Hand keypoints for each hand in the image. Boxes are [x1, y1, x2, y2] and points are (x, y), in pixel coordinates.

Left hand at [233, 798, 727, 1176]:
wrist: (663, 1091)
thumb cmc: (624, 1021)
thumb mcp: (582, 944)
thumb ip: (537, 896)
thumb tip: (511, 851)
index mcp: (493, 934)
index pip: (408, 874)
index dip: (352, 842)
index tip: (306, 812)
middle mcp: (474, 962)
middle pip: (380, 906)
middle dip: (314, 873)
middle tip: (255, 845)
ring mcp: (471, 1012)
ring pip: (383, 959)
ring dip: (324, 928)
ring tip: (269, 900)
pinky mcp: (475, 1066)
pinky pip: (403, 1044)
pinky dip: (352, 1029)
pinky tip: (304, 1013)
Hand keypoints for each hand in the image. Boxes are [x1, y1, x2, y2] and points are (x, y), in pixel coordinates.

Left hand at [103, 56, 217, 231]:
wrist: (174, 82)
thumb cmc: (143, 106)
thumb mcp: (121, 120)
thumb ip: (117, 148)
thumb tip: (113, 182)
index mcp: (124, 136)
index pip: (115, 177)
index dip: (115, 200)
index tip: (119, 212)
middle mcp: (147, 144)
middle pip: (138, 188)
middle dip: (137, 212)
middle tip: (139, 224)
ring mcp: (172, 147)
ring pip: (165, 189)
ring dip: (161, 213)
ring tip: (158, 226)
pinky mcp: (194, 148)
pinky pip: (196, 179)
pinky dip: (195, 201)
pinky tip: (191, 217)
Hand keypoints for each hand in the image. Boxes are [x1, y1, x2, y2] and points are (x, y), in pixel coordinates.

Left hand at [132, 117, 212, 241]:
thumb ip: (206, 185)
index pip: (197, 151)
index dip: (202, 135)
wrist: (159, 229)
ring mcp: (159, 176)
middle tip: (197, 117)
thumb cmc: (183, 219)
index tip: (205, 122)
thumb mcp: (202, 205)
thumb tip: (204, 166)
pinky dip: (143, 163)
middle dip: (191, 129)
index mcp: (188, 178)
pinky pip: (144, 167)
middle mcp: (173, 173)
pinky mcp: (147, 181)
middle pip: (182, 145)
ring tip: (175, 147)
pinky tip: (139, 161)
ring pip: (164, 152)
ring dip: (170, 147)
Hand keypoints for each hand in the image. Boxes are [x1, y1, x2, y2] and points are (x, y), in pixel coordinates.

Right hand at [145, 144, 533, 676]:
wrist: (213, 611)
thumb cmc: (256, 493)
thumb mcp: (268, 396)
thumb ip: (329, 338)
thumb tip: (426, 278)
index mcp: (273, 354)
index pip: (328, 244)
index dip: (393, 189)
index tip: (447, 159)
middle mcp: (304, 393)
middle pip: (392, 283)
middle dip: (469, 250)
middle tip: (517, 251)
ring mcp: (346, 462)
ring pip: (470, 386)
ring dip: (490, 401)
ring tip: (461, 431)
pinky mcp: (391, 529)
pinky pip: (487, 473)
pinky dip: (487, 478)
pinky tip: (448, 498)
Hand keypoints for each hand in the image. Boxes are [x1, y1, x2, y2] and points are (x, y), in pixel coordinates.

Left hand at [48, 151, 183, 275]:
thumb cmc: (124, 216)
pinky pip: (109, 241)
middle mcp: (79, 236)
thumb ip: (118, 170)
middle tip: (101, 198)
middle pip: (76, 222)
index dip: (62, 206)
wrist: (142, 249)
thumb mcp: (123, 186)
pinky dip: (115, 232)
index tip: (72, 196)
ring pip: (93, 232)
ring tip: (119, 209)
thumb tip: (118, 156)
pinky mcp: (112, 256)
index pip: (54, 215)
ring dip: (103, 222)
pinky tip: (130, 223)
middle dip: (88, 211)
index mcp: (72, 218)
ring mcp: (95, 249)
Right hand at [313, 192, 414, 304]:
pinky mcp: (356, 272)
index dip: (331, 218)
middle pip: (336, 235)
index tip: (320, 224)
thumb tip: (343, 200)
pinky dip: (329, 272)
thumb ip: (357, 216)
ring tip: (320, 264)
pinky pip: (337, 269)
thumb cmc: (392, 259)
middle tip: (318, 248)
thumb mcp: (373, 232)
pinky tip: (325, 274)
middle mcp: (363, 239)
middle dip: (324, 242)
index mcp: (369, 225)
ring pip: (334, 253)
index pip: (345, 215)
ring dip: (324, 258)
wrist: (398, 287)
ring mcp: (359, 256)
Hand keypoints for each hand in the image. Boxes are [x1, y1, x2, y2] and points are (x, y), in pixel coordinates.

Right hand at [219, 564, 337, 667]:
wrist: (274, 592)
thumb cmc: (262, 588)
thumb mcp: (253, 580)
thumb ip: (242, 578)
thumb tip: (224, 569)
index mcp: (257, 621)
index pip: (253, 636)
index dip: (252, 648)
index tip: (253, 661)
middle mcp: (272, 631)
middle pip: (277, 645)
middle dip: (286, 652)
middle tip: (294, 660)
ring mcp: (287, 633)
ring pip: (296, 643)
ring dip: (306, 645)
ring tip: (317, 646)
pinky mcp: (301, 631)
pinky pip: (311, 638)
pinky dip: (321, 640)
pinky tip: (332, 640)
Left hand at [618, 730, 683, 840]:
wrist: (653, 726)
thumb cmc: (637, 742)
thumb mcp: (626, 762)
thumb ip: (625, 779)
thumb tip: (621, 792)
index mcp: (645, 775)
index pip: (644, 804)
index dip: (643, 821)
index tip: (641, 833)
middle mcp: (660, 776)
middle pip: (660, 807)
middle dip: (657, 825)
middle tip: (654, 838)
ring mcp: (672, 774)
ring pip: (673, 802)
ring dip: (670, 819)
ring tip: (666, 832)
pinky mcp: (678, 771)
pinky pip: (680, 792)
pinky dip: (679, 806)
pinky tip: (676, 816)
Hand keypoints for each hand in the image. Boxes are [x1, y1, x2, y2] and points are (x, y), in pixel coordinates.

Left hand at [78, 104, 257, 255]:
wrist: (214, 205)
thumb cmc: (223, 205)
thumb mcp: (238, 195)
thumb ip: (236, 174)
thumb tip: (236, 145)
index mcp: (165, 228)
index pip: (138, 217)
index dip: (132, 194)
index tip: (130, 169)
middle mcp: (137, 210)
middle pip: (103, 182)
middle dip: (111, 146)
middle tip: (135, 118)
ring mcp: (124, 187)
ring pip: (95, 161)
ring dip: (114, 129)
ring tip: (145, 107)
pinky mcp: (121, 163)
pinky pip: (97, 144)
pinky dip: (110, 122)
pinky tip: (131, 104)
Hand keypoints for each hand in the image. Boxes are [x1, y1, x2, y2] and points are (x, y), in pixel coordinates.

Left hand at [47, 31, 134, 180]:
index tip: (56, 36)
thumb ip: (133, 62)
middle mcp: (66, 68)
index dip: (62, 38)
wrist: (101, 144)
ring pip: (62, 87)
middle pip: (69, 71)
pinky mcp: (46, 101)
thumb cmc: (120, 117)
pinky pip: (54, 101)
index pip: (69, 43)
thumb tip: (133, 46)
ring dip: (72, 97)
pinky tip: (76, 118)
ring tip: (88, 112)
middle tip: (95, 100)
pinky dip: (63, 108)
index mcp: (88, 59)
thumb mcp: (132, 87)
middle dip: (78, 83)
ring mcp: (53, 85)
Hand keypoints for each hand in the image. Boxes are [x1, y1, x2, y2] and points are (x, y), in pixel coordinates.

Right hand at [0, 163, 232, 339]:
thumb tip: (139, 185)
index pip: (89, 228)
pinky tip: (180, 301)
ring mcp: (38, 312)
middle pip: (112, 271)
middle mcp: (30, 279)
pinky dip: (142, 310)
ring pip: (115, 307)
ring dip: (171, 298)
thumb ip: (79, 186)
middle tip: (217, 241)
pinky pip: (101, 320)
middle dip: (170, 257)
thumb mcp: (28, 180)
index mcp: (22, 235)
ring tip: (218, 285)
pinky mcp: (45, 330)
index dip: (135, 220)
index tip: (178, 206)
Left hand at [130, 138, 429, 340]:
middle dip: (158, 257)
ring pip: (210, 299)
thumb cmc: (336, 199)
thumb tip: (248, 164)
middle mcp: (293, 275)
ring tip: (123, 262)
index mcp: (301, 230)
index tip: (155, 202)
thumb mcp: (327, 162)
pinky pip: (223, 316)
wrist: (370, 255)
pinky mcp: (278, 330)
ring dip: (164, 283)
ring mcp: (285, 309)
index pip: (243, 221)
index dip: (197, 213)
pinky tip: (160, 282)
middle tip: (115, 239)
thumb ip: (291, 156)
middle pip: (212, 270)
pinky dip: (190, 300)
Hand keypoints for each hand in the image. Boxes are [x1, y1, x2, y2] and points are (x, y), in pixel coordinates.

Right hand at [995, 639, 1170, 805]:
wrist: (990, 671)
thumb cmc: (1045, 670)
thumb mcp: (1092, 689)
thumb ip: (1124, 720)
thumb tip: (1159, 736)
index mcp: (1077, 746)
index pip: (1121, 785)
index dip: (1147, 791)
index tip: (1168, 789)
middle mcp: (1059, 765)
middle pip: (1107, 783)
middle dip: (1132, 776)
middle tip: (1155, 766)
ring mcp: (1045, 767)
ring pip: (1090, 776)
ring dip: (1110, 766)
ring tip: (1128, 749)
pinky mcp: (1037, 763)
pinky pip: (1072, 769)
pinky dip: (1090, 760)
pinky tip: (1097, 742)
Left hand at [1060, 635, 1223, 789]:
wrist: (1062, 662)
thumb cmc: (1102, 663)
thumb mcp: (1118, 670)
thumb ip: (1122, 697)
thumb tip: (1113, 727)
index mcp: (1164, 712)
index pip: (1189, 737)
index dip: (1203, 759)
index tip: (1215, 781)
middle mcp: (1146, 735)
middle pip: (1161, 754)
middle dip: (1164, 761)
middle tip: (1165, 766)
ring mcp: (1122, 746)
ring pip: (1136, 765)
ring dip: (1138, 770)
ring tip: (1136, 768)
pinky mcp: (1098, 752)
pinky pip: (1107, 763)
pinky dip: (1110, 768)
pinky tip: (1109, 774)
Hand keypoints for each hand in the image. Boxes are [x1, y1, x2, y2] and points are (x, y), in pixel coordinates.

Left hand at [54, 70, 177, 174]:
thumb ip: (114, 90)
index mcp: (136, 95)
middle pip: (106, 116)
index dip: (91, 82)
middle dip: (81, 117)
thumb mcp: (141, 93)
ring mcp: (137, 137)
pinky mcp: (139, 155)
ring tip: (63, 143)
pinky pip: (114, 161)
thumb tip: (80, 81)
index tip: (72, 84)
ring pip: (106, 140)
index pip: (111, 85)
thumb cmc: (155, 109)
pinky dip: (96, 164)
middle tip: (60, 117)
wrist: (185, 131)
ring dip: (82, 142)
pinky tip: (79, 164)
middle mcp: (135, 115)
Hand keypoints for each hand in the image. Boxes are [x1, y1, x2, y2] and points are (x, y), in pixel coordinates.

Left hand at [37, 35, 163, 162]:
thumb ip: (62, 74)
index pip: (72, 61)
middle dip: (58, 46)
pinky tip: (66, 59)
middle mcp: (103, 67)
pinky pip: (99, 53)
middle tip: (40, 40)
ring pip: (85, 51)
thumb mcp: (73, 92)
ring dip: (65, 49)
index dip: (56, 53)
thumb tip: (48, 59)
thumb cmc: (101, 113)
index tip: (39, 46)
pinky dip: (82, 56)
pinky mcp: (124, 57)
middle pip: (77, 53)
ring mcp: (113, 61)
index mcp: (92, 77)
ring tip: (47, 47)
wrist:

================================

**What is being asked:** The answer is the lines above between the line holding "ring tip: (119, 209)" and the line holding "ring tip: (320, 264)", inclusive, each written out exactly, and no others.

**Solution to the problem:**
ring tip: (119, 209)
thumb tip: (118, 156)
pinky mcp: (112, 256)
index pip: (54, 215)
ring dip: (103, 222)
pinky tip: (130, 223)
middle dip: (88, 211)
index mcp: (72, 218)
ring mcp: (95, 249)
Right hand at [313, 192, 414, 304]:
pinky mcp: (356, 272)
index dip: (331, 218)
middle pip: (336, 235)
index tip: (320, 224)
thumb tip: (343, 200)
pinky dip: (329, 272)
thumb ip: (357, 216)
ring tip: (320, 264)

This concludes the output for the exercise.